Thursday, October 29, 2009

Americans, Now and Then

Robert Frank
“Looking In: Robert Frank’s The Americans”
The Metropolitan Museum of Art
1000 Fifth Avenue
September 22 – January 3, 2009



If time has made any impact on The Americans since its initial release 50 years ago, it has been to reinforce the perceptive genius of Robert Frank. In and era when America was content to exist in a passive-aggressive state of denial about its racial issues and confused cultural identity, Frank’s camera found the moments that articulated both so completely that the images still resonate. Today, however, despite their often charged nature, they represent a nostalgic America: artifacts from another age, ripe for reevaluation.

The Met’s take on the iconic book, titled “Looking In: Robert Frank’s The Americans,” is both reevaluation and extended cut. The show leads in with several images from Frank’s previous studies in South America, England and France, that cast light on his early development. In these rough prints, Frank is already learning to use selective focus to isolate a figure, create plunging angles to drive the scene, and crop so that the photograph feels like a moment in time. Another early highlight is his application for the Guggenheim fellowship that funded the production of The Americans and his massive, continental road trip. This document doesn’t do much to cast Frank as a great writer, but coupled with the letter of recommendation from Walker Evans and promises of a book deal, it’s clear that even then, getting a grant was more about politics than artistic practice.

But politics or no, what is more interesting now is the marvel of how Frank could have known, could have seen in those fleeting moments between sight and shutter release exactly how to make tension visually potent. Photographs like Trolly—New Orleans, 1955, of a segregated trolly car with white women and children taking priority seating over African Americans, still hang with a tangible feeling of revelation. Again, in Charleston, South Carolina, 1955, where a resigned African American nanny holds a white baby in her arms and looks away into the distance, the message is just as unassuming and intense as it was 50 years ago. The contact sheets with multiple variations of these iconic shots, and the wall of test prints point to how calculated Frank really was when it came to getting it just right. What he created was more than momentary perception, but meaning that builds and takes its time until realization breaks like a cold sweat. Frank knew that significance is something that can’t be forced; it only happens when you let it unfold.

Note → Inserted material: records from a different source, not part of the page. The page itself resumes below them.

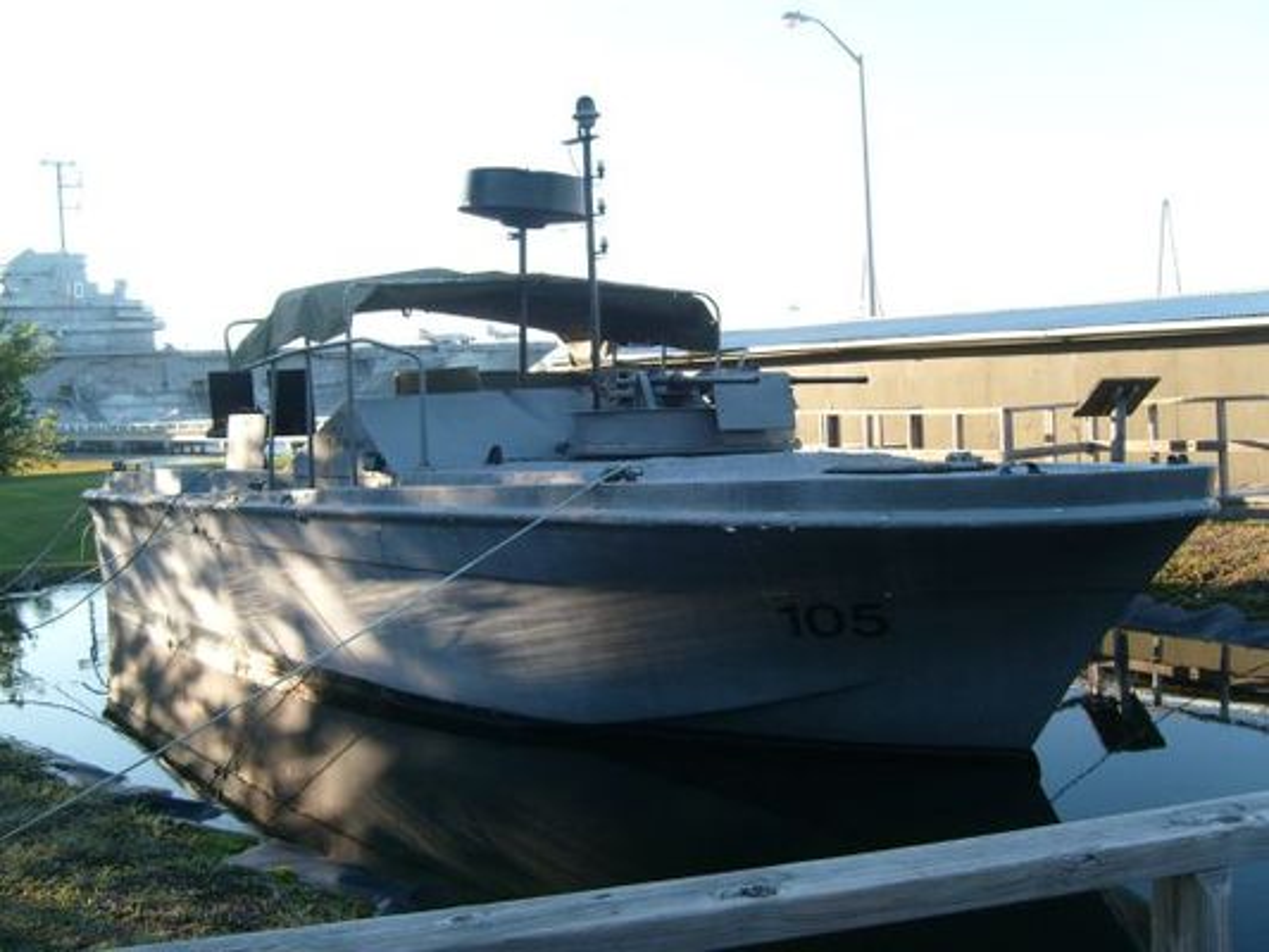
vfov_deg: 40.7
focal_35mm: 35
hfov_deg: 52.6
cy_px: 476
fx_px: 1283
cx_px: 634
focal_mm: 5.8
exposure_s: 1/350
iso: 80
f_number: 2.8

So 50 years later the legacy of The Americans is not the work, but actually the man. Frank is present in this show in a way he never could have been with the original book: his process, his judgments, his intentions. In his later years, Frank grew frustrated with the eventual success of his creation and sought to subvert it by symbolically destroying it in a series of film performances, which play at the very end of the exhibition. In spite of him, his visual essay is stronger than ever, and with that strength, his vision of America becomes our history.

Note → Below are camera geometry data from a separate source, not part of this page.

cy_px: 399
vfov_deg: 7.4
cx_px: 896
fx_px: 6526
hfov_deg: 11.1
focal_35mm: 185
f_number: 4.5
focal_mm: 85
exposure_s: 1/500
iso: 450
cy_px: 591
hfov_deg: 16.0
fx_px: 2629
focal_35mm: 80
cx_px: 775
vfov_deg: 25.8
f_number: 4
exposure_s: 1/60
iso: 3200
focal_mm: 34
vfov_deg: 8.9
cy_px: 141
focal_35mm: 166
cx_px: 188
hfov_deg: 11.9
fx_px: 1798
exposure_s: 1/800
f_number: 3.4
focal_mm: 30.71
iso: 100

Reaching In and Reaching Out

Hung Liu
Apsaras
Nancy Hoffman
September 10 – October 31, 2009



Loss, expressed through reverent mysticism, is on view in Hung Lui’s show at Nancy Hoffman. Her large-scale oils hang like silent effigies to the living, documenting a wide range of moments that are presented to an omnipresent observer like prayers. Painting from photographs in the wake of the cataclysmic 2008 Sichuan earthquake that shook China and cost hundreds of thousands of lives, Liu creates portraits that say less about any one individual and more about the universal emotions of fatality that surface when life crumbles around us.

Liu’s often paint laden canvases represent a play on the Chinese Social Realist style she was trained in. Instead of choosing idealized settings and figures to represent the betterment of the Chinese people, her large scale canvases focus on individual moments of humanity. In Mirror, a young girl’s self-reflection is captured in the midst of the devastation that was once her room as she mindlessly combs her hair in the mirror attached to the front of her destroyed armoire. The quality of the paint application is what gives the scene its sentiment with soft, streaky, luminosity despite heavy, painterly, smudges. The canvas becomes an ephemeral surface, the patterned wreckage of the room emanating in bright pastels all around the placid central figure; a break from the chaos. The right two feet or so of the canvas is given over to a bloody, red panel with a black circle—a Buddhist symbol of rebirth—hastily posited in the center and hovering over a mess of black slathered below it. The panel adds a sense of immaterial resonance through its abstraction, a metaphysical contrast to the details of the physical in the majority of the painting.

Liu continues in this vein, the circle reprising itself in red in the background of a funeral march, as a group of weary soldiers carry a cloth-wrapped body up a steep hill of rocks. The circle leaks pale streams over the men’s heads, as though blessing their efforts. It shows up again in a series of small digital illustrations featuring the faces of children often seeking comfort in the arms of parents and older siblings, their small faces unable to comprehend the weight of the decimation around them. In another series, she paints the faces of subjects praying, crying, physically damaged, and hiding as small Apsaras, the Buddhist spirits of fallen heroes, drift around their heads.

Liu takes on a forceful, traumatic subject, but the delicacy of her touch on the lives in these moments is what speaks. She uses her paint as a tool to mediate the overwhelming horror and lay it to rest.